**What you will do**.
A - Reproduce the part of the post about the two-year mark that opens with the words containing "Their two year" and closes with "mope and whine.".
B - In the post about the two-year mark, what event is the writer in the middle of planning?
C - Pick up the post about the two-year mark where it stops and keep writing it.

**Excerpt to read**.
* * * * * * * * *

The calendar has turned to February. It's almost as if as I turned the page (figuratively, I guess, because my calendar is online now), I could feel the heaviness pushing down.
Two years.
Their two year birthday isn't until April, but March was the beginning of the end. My memories are in pieces, but mid-March I think I lost my mucus plug without really knowing. March 29th-the night my water broke and my life fell into shambles.
I just can't believe that it's only been 2 years and I can't believe that it's already 2 years.
I look around and I see people doing amazing things in memory of their babies. I just can't seem to get it together. I want to run away; to hide. I want to pull the blankets over my head. I am in the middle of planning a March of Dimes walk and there are mornings when I want to cancel the whole thing. I want to sulk and cry and mope and whine.
I wish I was different. I wish I was better. I wish I could do something amazing in Sophie and Aiden's honor.
But I feel so heavy. I feel so much weight on my shoulders. I feel sad. I feel like I need to stay happy for Avery. I've had trouble the last few nights as I snuggle her before bedtime. The tears just start rolling and I can't stop them.
I wish I could blink and have it all be over with!

* * * * * * * * *

**Extracted data**.

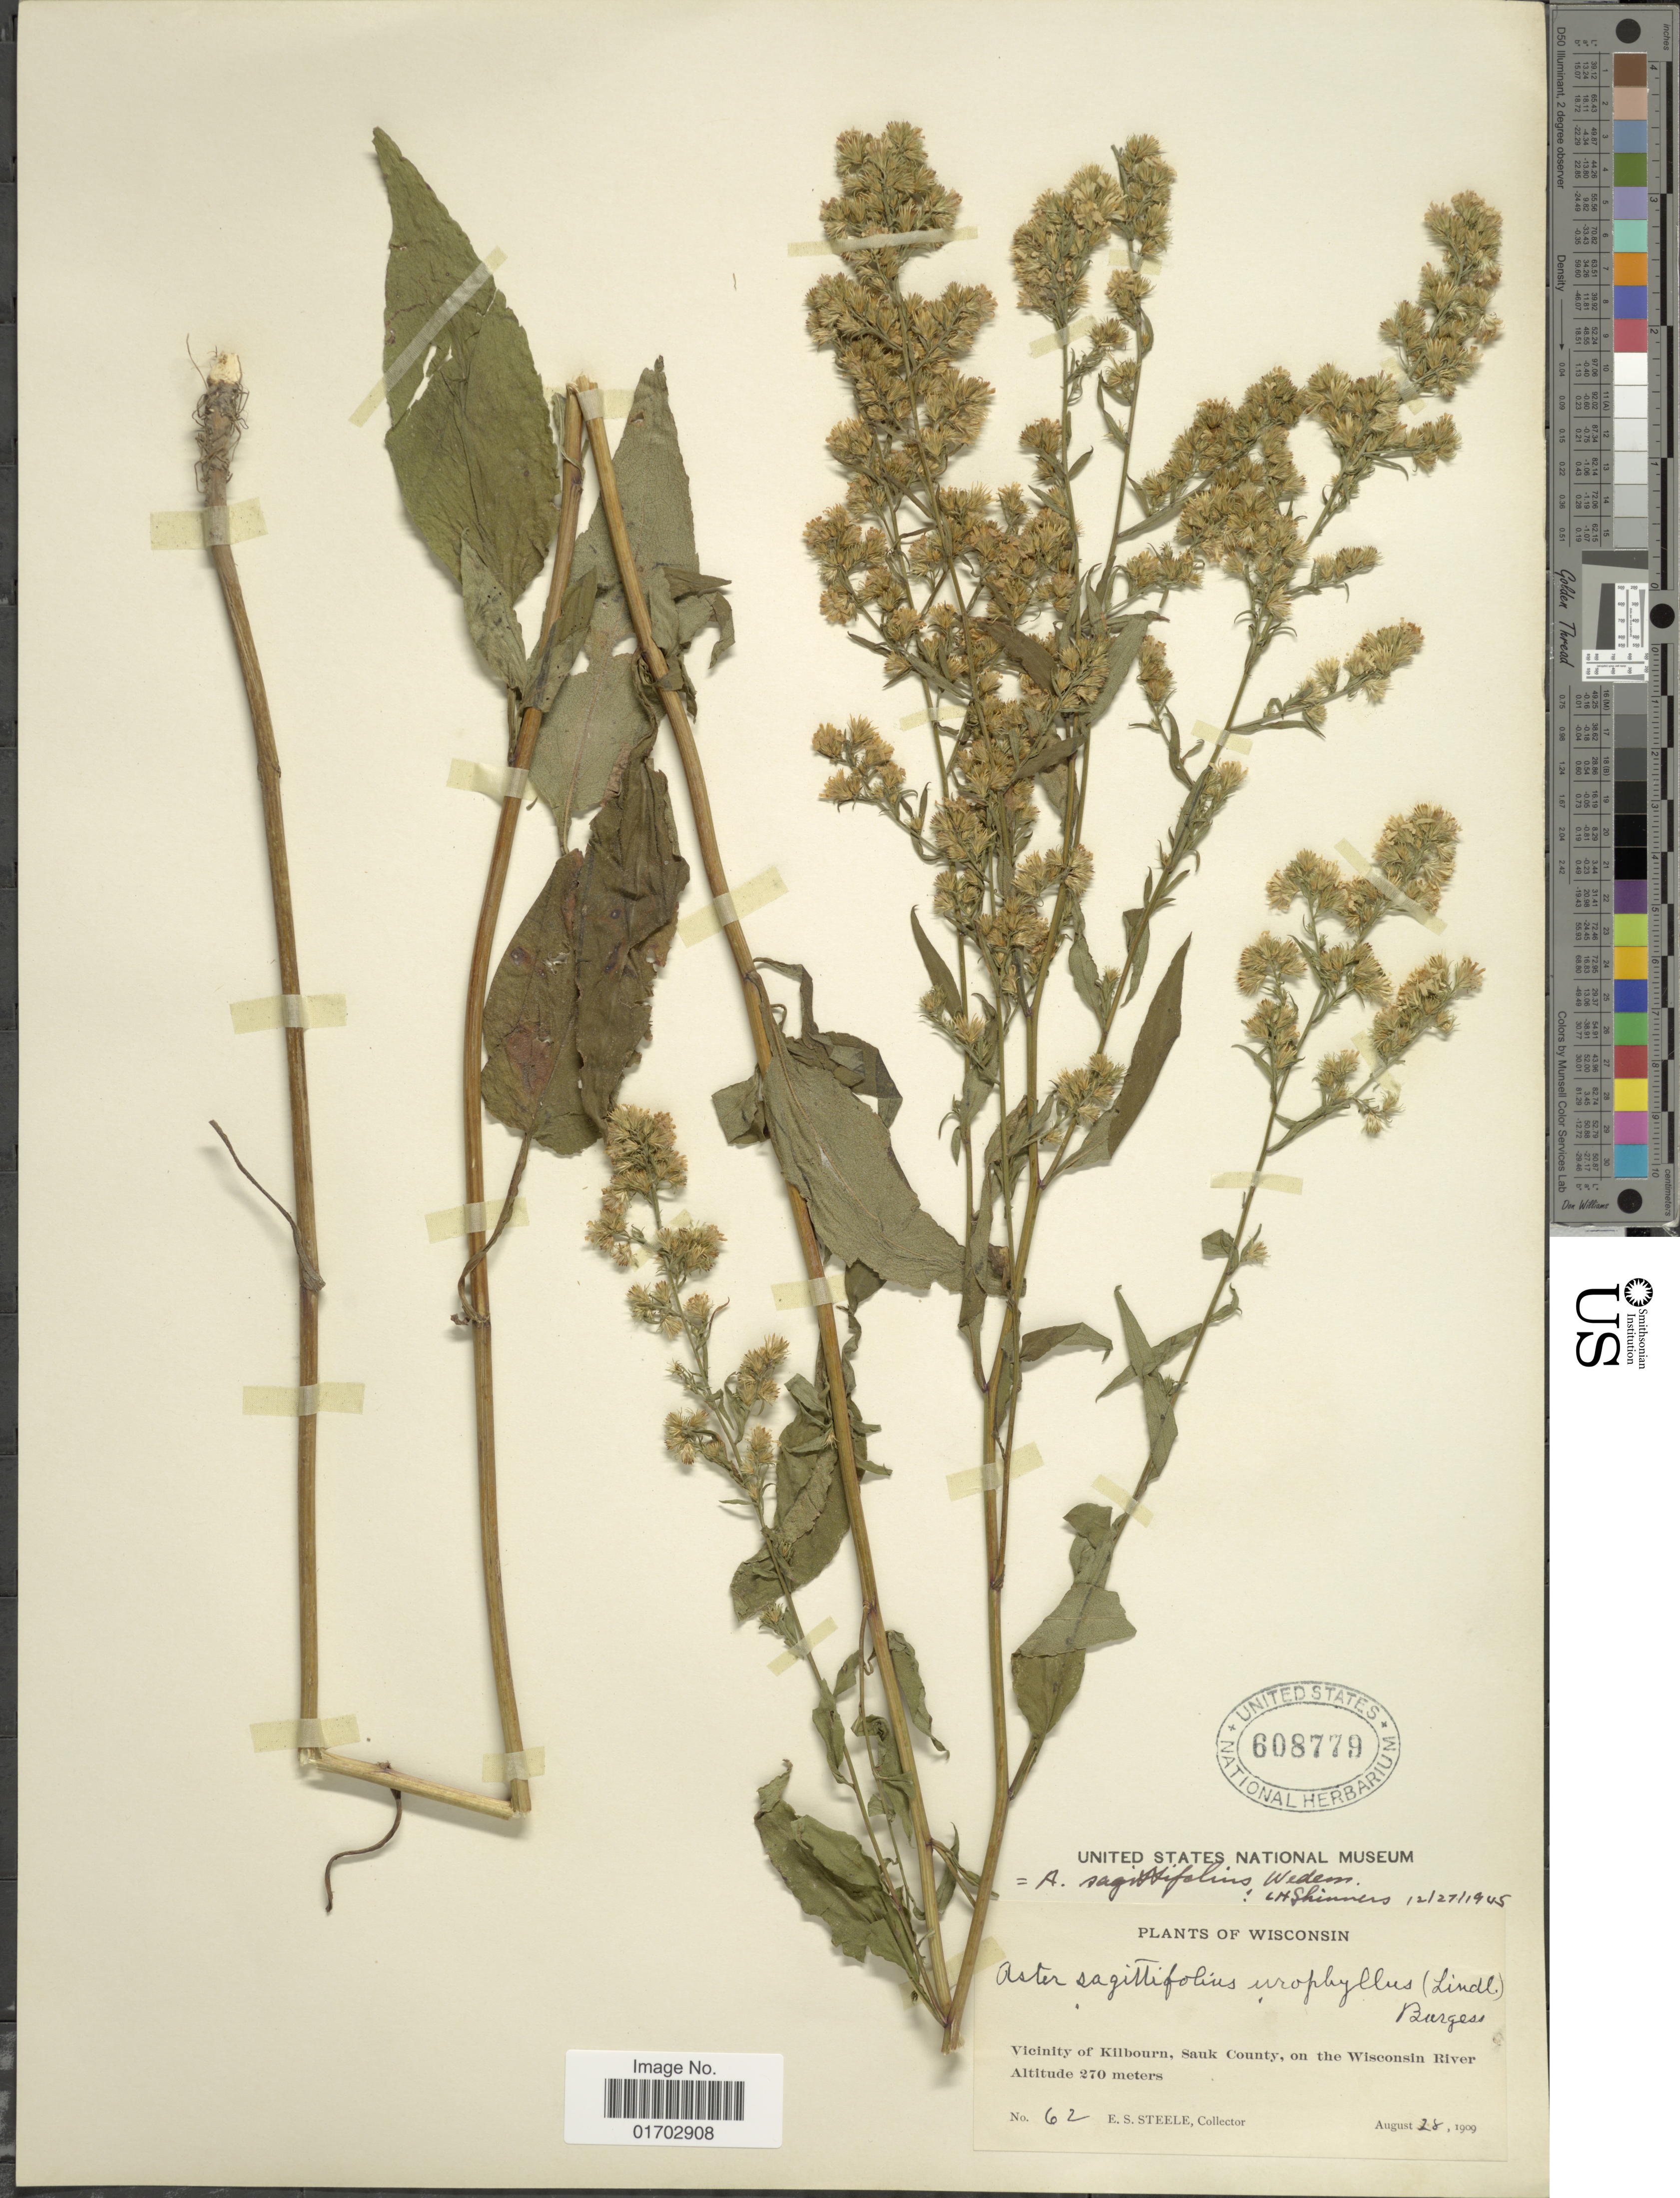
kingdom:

* * * * * * * * *

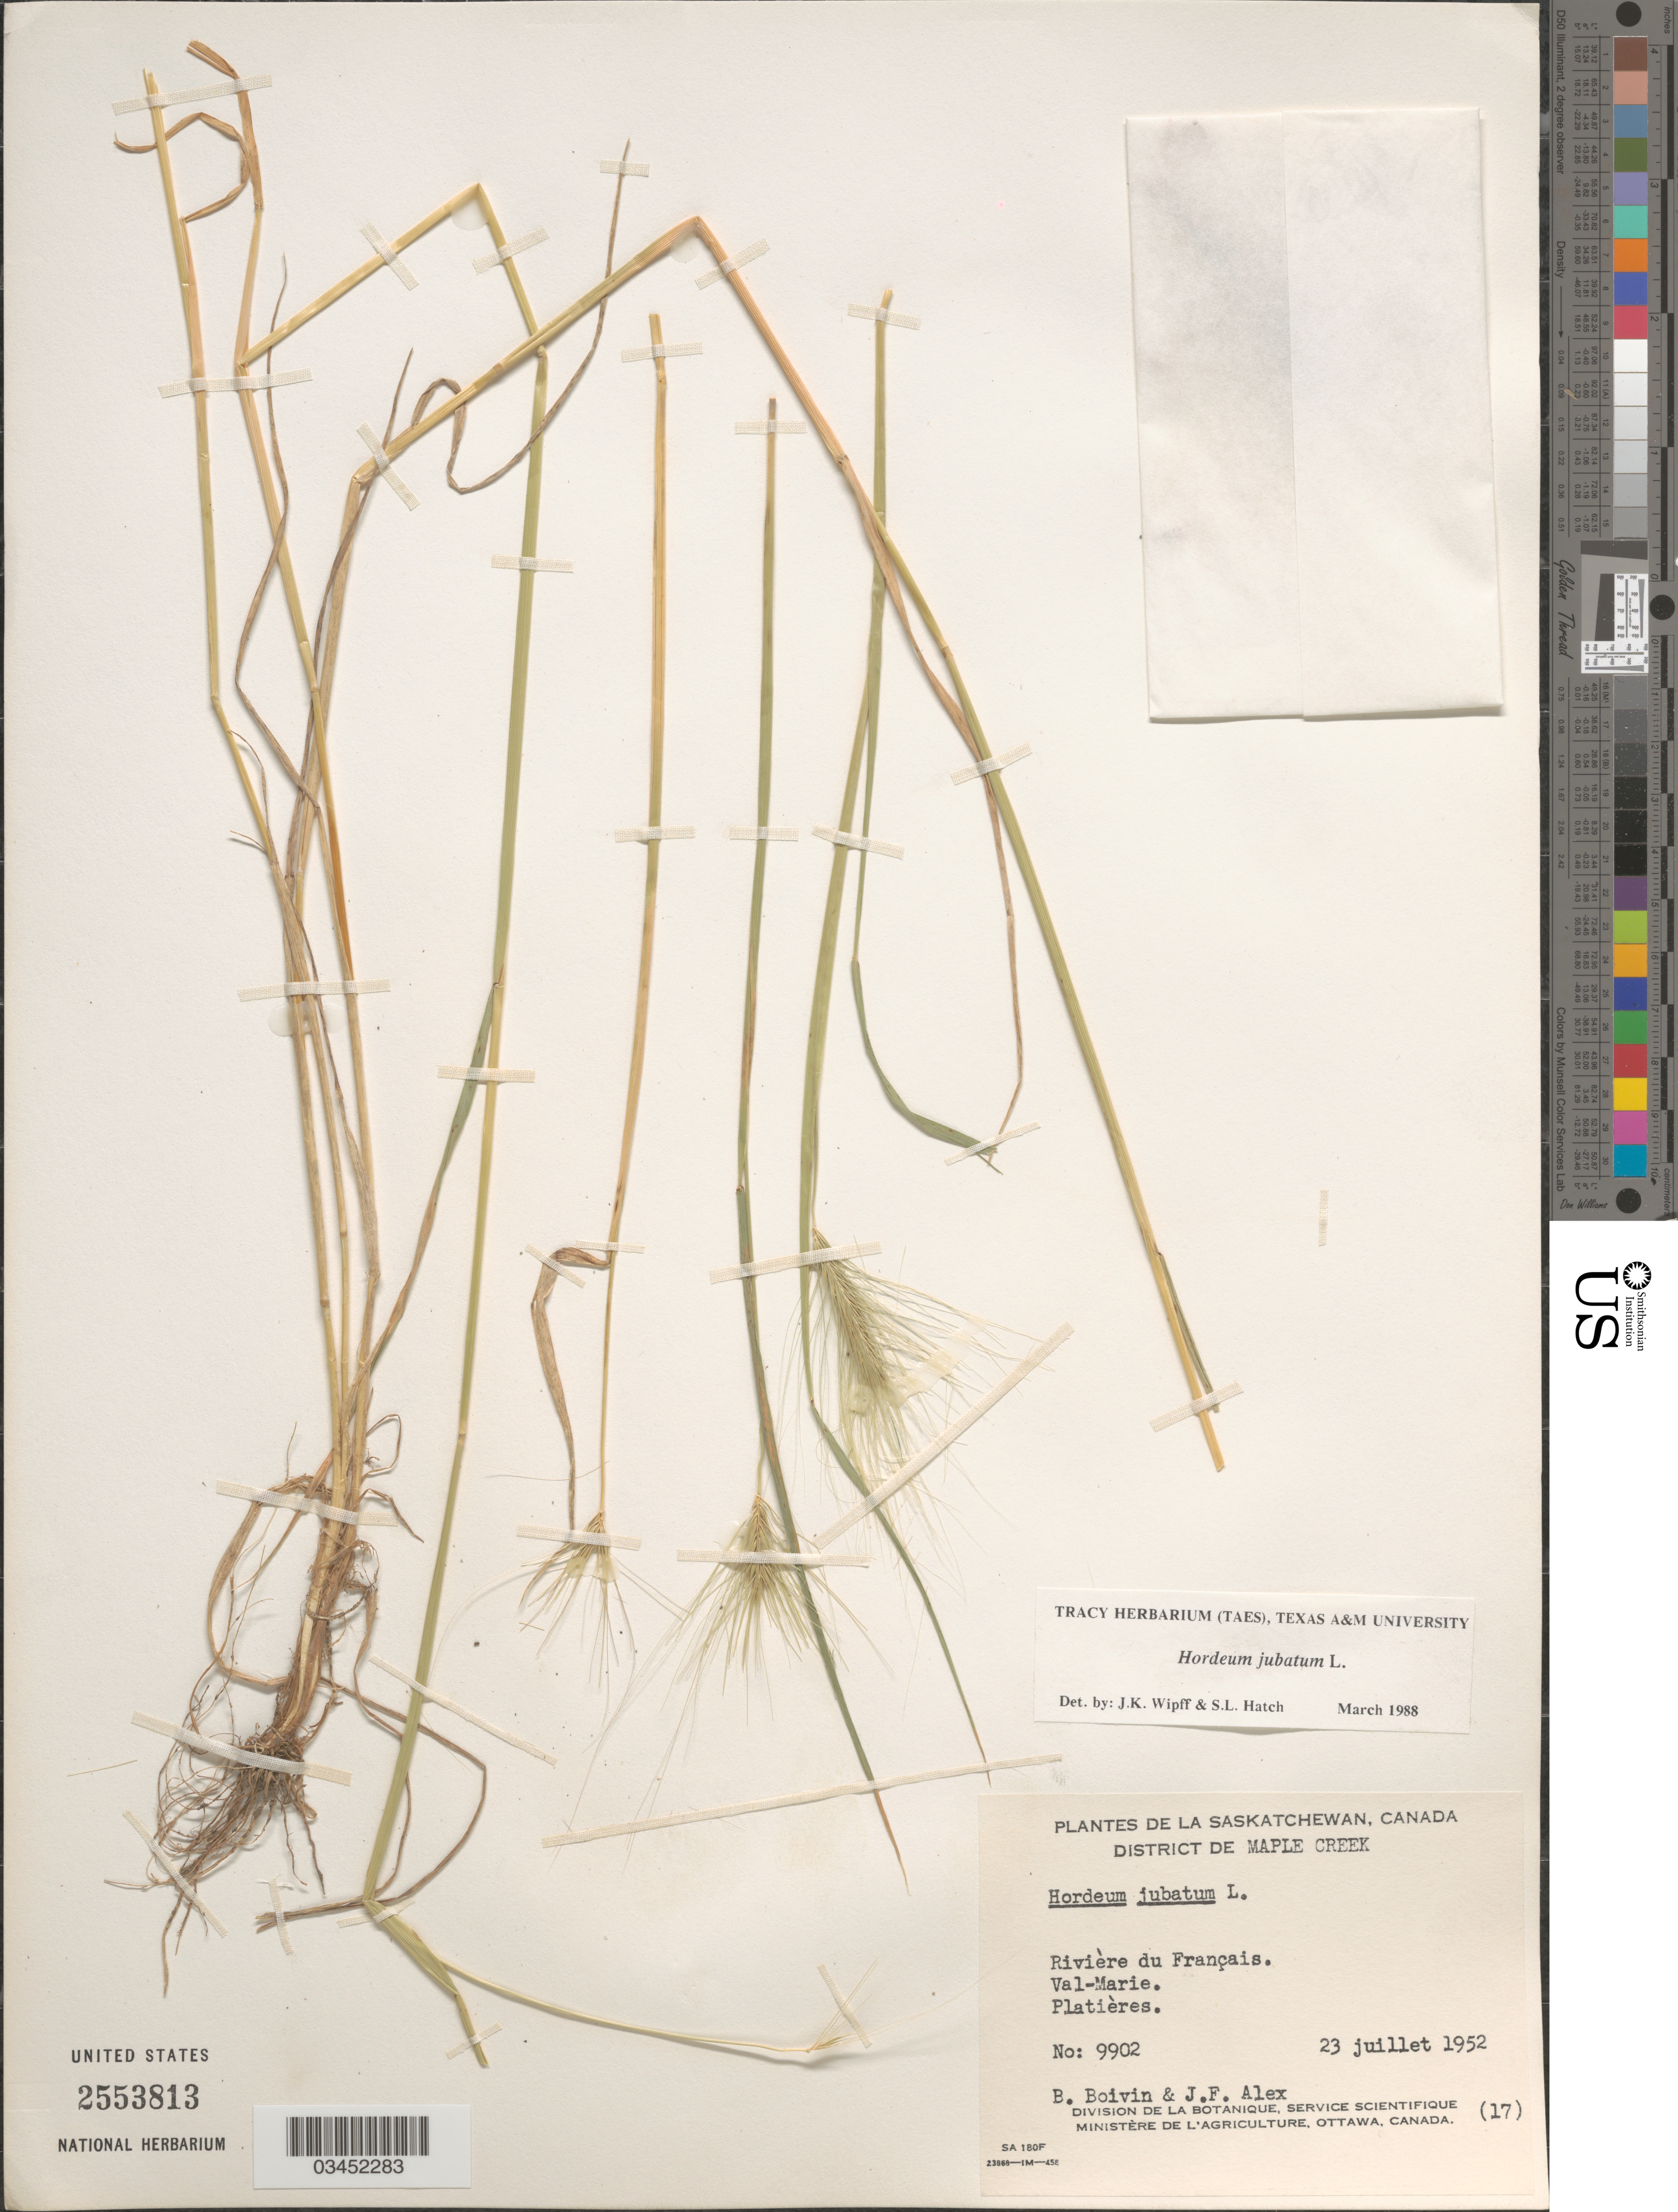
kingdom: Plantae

* * * * * * * * *

**In response**.
A -
Their two year birthday isn't until April, but March was the beginning of the end. My memories are in pieces, but mid-March I think I lost my mucus plug without really knowing. March 29th-the night my water broke and my life fell into shambles.
I just can't believe that it's only been 2 years and I can't believe that it's already 2 years.
I look around and I see people doing amazing things in memory of their babies. I just can't seem to get it together. I want to run away; to hide. I want to pull the blankets over my head. I am in the middle of planning a March of Dimes walk and there are mornings when I want to cancel the whole thing. I want to sulk and cry and mope and whine.

B - A March of Dimes walk.

C -
The Quiet Zone
16 hours ago
10 comments:
Hi.. doing a March of Dimes walk is doing something amazing in their honor - but our memories, tears and ongoing love them are the most truly amazing things we do for our bubs every day xo
We just passed Nicholas's 3rd birthday and Sophia's is 10 days away. I still cant believe it's been 3 years. Thinking of you...
Oh, hun...this post just took my breath away, since it is so similar to the way I feel. The feeling of not being able to move on...the overall heaviness of the situation. Just remember, there is no time limit to what you feel. Everyone is different, and we need to accept that we handle grief in different ways. You are doing the best you can...remember that. Take care and sending love and hugs your way.
Yesterday I was thinking I can't believe I survived two months without William and Ethan...and here you are looking at two years. I can't even imagine what that will look or feel like today. Sending you lots of hugs and warm thoughts in hopes that they can bring you some comfort on the harder days.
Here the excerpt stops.